La chiusura dal basso dell'Ambasciata turca, proprio durante l'espressione di voto dei cittadini residenti in Belgio, praticata dalla delegazione dei centri sociali, da IL e dalle reti antirazziste europee, è riuscita a immettersi nell'ordine del giorno delle élites europee. Nessun accordo può essere stipulato sulla pelle dei migranti e di coloro che in Turchia, come i curdi, si stanno mobilitando per far cadere la tirannia cieca di Erdogan e diffondere i principi della rivoluzione del Rojava. Le soluzioni da applicare sarebbero molto semplici: condanna della Turchia, sostegno diretto al popolo curdo, apertura di canali umanitari, regolarizzazione di chi è senza documenti e un sistema degno di accoglienza a livello europeo che preveda il superamento di Dublino.

Tali rivendicazioni acquistano un senso politico nel momento in cui vengono attivate all'interno di reti transnazionali, da Blockupy – che ha deciso di riunirsi in quei giorni proprio a Bruxelles – ad altre piattaforme che cercano di connettere le alternative alla governance autoritaria. Lo si è visto sabato 17 ottobre durante la “Marcia contro la povertà“, in cui diverse migliaia di persone hanno attraversato le arterie principali della capitale economica europea.

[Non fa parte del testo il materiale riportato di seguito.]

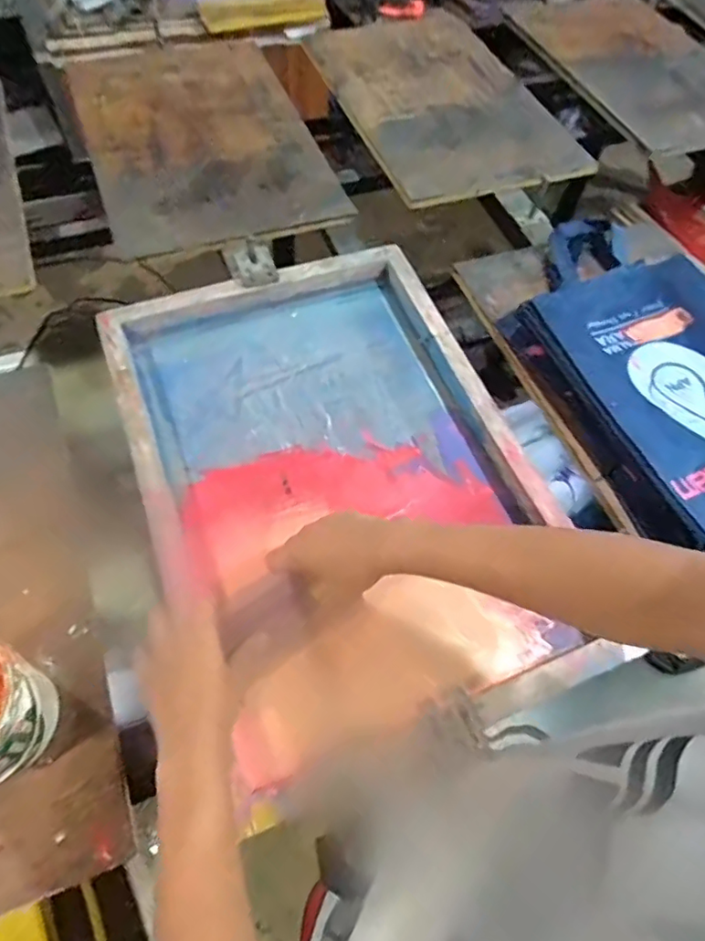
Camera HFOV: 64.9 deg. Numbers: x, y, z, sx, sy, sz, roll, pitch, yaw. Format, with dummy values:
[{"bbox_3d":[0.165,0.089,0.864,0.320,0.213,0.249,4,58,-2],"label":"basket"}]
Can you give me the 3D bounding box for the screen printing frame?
[{"bbox_3d":[-0.026,-0.014,0.693,0.447,0.055,0.637,-18,62,-11],"label":"screen printing frame"}]

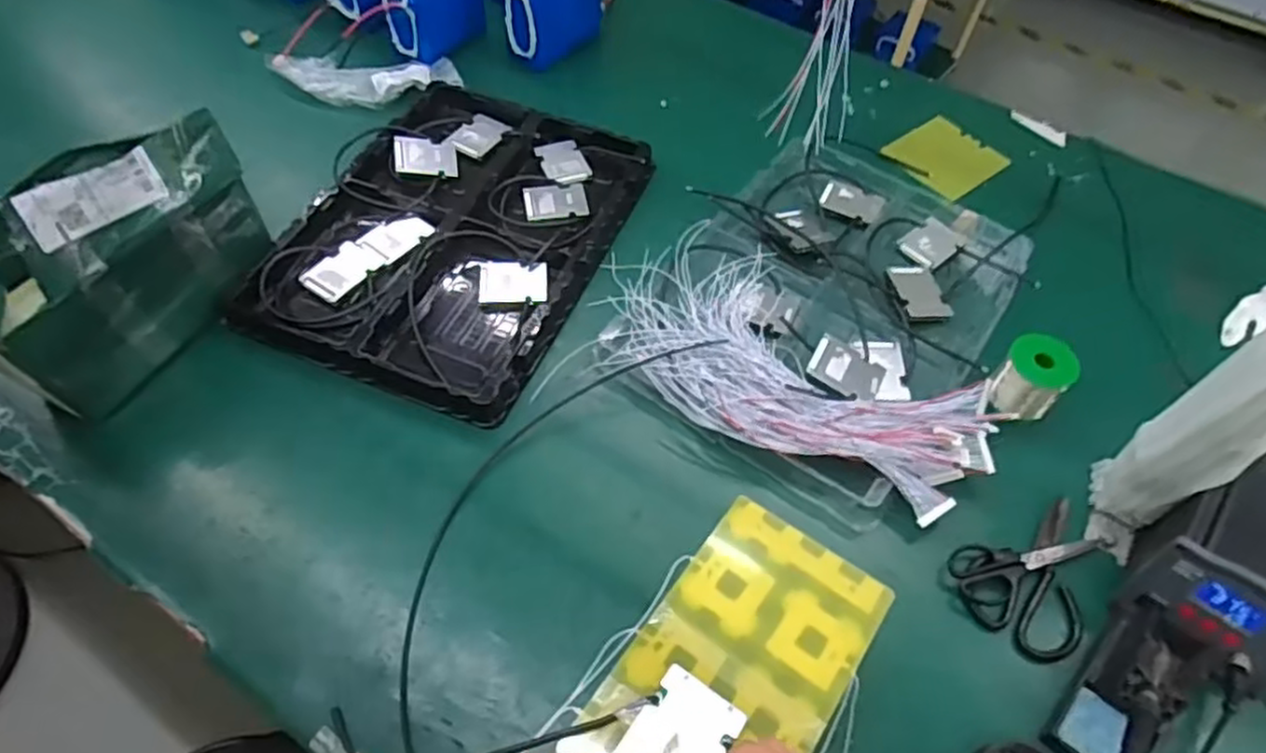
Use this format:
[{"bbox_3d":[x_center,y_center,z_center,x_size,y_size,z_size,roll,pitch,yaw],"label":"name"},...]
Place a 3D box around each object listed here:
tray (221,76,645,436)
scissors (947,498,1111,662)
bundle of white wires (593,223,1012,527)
[{"bbox_3d":[-0.217,-0.188,0.927,0.347,0.030,0.469,21,58,12],"label":"tray"},{"bbox_3d":[0.387,0.196,0.706,0.159,0.020,0.116,-22,59,-16],"label":"scissors"},{"bbox_3d":[0.171,-0.015,0.810,0.428,0.043,0.241,33,61,19],"label":"bundle of white wires"}]

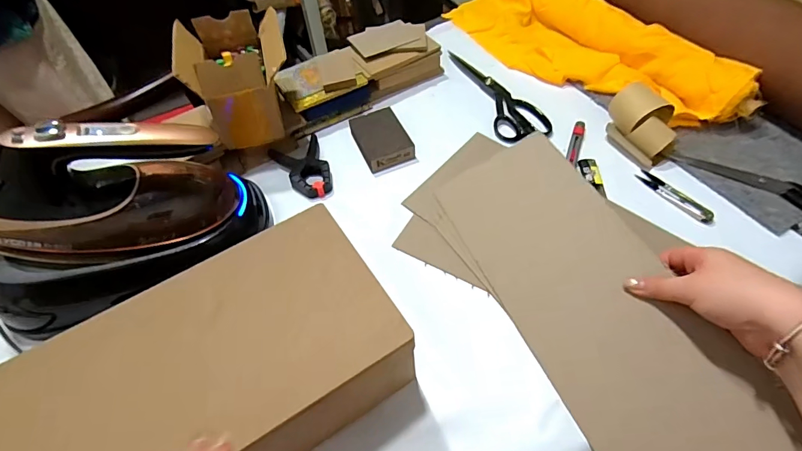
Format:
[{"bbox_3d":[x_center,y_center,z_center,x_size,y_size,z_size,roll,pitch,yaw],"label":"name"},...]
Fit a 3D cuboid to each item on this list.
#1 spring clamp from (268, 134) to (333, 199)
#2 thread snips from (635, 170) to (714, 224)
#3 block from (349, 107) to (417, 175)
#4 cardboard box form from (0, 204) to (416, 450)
[{"bbox_3d":[-0.131,-0.085,0.592,0.070,0.026,0.104,-29,57,-17],"label":"spring clamp"},{"bbox_3d":[0.350,-0.039,0.541,0.022,0.013,0.101,-25,56,-14],"label":"thread snips"},{"bbox_3d":[-0.029,-0.129,0.622,0.070,0.024,0.105,-21,55,-12],"label":"block"},{"bbox_3d":[-0.212,0.160,0.356,0.429,0.133,0.169,-29,57,-17],"label":"cardboard box form"}]

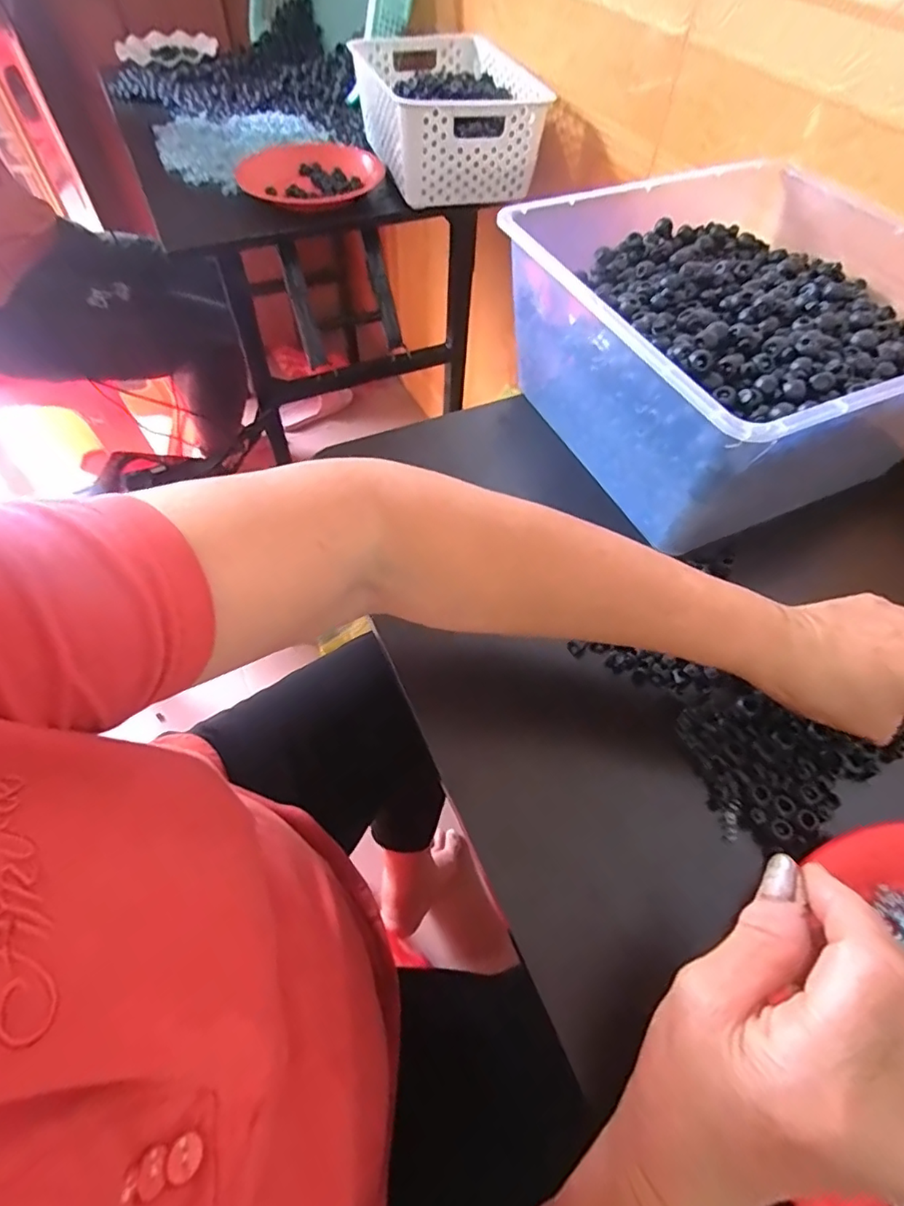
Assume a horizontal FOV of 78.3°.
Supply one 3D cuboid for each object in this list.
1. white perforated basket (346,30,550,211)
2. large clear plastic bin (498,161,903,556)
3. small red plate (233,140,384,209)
[{"bbox_3d":[-0.004,-0.715,0.804,0.213,0.096,0.338,-13,57,-10],"label":"white perforated basket"},{"bbox_3d":[0.233,-0.214,0.460,0.295,0.131,0.293,-21,59,-14],"label":"large clear plastic bin"},{"bbox_3d":[-0.193,-0.593,0.774,0.180,0.035,0.165,-29,61,-19],"label":"small red plate"}]

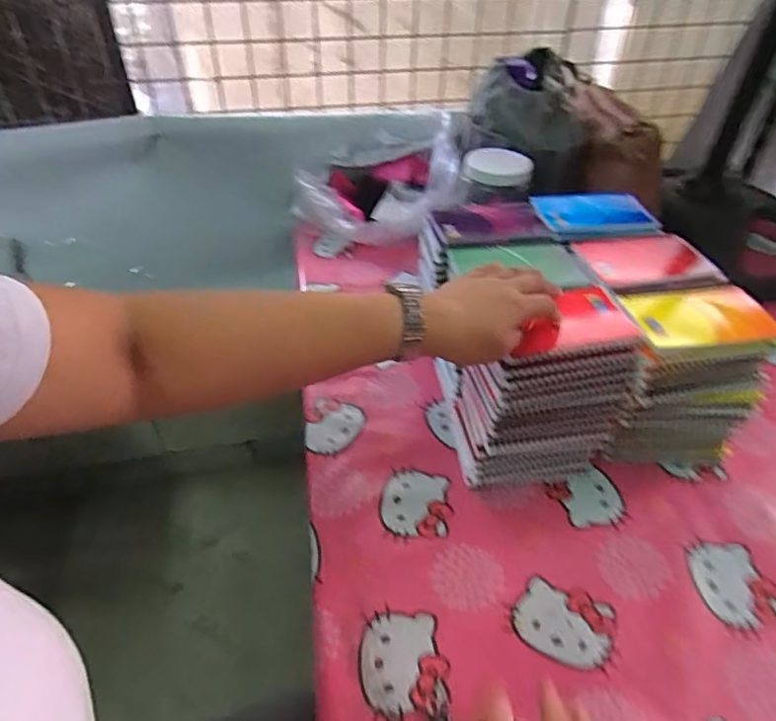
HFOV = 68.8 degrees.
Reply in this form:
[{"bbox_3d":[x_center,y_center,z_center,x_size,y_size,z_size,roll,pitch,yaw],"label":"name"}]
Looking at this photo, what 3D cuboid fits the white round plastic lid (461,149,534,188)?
[{"bbox_3d":[0.172,-0.293,0.860,0.105,0.025,0.081,28,48,26],"label":"white round plastic lid"}]

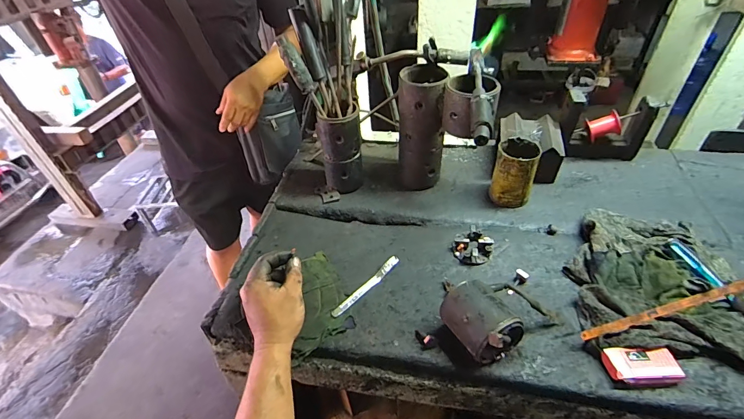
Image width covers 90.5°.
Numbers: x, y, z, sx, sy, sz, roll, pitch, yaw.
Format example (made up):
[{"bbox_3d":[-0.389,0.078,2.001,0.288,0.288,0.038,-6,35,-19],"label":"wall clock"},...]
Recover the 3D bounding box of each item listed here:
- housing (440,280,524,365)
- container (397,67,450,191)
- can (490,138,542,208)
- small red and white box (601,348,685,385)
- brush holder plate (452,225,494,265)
[{"bbox_3d":[0.151,0.150,0.507,0.083,0.068,0.104,-27,47,-23],"label":"housing"},{"bbox_3d":[0.098,-0.150,0.723,0.086,0.222,0.078,-2,42,3],"label":"container"},{"bbox_3d":[0.273,-0.072,0.705,0.072,0.108,0.078,-3,42,2],"label":"can"},{"bbox_3d":[0.347,0.201,0.473,0.079,0.019,0.040,0,42,5],"label":"small red and white box"},{"bbox_3d":[0.177,0.066,0.649,0.062,0.024,0.061,-3,42,2],"label":"brush holder plate"}]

Un corteo convocato sì contro il Trattato Transatlantico, ma che è stato capace di condensare dei punti che accomunano nelle diverse lingue europee i movimenti sociali. Certo, l'organizzazione e le pratiche devono ancora svilupparsi e trovare una loro dimensione di efficacia sul piano europeo. Eppure, sembra che un germoglio di senso politico comune sia stato seminato per la condivisione di una strategia che investa la trasformazione - radicale, solidale, democratica - della nostra Europa.